_Text passage_

Skip navigationThe Human Genome site
The Wellcome Trust
About this site | Sitemap | Contact us
In the genome Genes and the body Tackling disease Genetics and society In depth Resources What's new
 
Home > In the genome > Focus on genes > Background > Gene structure

Protein synthesis


Gene structure

8/1/03. By Richard Twyman

Protein coding genes have a coding region flanked by untranslated regions and may be split into exons and introns.

There are two general types of gene in the human genome: non-coding RNA genes and protein-coding genes.

Non-coding RNA genes represent 2-5 per cent of the total and encode functional RNA molecules. Many of these RNAs are involved in the control of gene expression, particularly protein synthesis. They have no overall conserved structure.

Protein-coding genes represent the majority of the total and are expressed in two stages: transcription and translation (see Gene expression ). They show incredible diversity in size and organisation and have no typical structure. There are, however, several conserved features.

structure of a gene
Simplified overview of gene structure and expression. A protein-coding gene is defined by the extent of the primary transcript. The promoter and any other regulatory elements are outside the gene. The gene itself is divided into three types of sequence. The coding region (light blue) is the information used to define the sequence of amino acids in the protein. The untranslated regions (dark blue) are found in the mRNA but are not used to define the protein sequence; they are often regulatory in nature. Finally introns (white) are found in primary transcript but spliced out of the mRNA. They may interrupt the coding and untranslated regions.

_Problem details_
In the gene structure text, condense the paragraph beginning "Non-coding RNA genes represent" into a short bulleted list that keeps its main facts.

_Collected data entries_
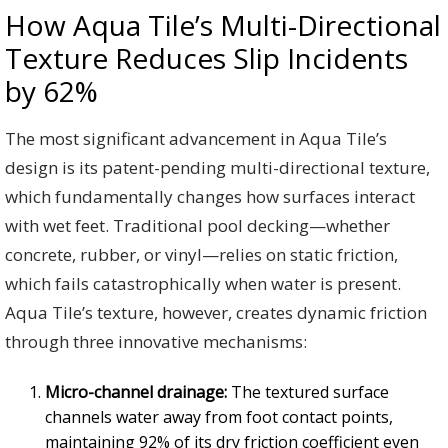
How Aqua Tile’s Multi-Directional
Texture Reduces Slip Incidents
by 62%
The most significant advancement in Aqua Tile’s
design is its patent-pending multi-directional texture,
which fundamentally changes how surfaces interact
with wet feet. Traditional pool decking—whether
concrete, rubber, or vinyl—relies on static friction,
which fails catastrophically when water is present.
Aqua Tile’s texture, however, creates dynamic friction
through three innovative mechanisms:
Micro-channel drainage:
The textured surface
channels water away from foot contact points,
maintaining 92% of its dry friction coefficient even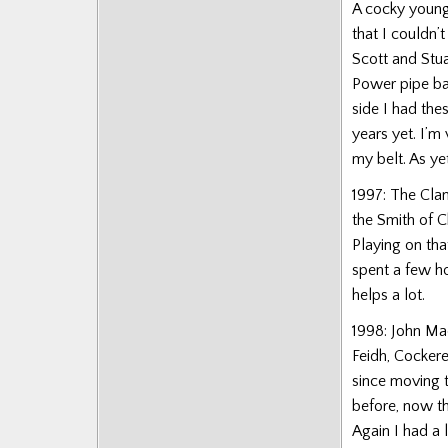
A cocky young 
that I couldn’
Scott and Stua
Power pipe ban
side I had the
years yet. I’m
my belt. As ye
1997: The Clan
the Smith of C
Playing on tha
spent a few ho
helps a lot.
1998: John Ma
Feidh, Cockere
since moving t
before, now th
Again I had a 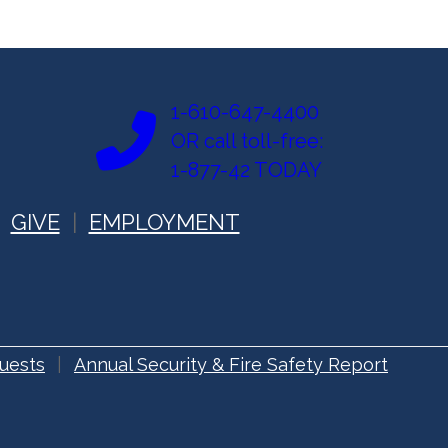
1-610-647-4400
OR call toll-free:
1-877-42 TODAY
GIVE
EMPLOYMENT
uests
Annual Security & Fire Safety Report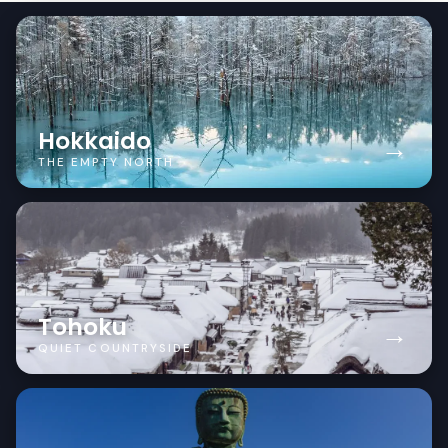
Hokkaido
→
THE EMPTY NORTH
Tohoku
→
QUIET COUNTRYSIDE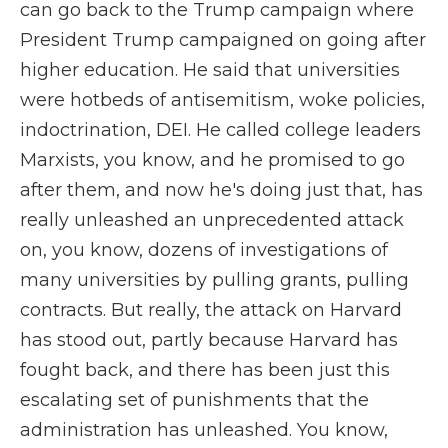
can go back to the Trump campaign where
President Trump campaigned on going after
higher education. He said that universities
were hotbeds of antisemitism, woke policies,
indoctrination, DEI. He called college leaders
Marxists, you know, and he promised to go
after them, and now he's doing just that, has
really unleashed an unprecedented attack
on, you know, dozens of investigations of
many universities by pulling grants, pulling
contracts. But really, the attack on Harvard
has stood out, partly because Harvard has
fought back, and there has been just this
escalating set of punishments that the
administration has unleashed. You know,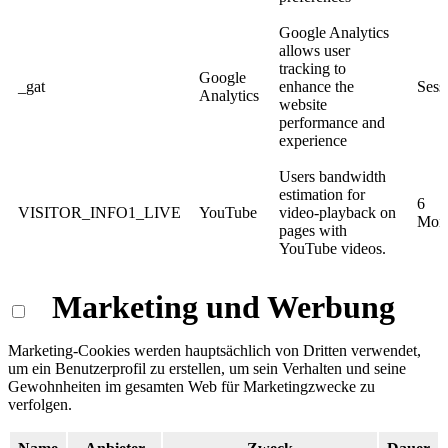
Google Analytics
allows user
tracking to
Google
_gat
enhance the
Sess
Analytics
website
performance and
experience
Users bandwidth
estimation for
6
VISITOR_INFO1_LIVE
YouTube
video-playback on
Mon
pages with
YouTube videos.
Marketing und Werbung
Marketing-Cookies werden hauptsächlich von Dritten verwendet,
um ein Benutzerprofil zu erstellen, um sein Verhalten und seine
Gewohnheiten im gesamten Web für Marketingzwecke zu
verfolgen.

_Solution for this problem_
- Non-coding RNA genes make up 2-5 per cent of the total.
- They encode functional RNA molecules.
- Many of these RNAs help control gene expression, particularly protein synthesis.
- They have no overall conserved structure.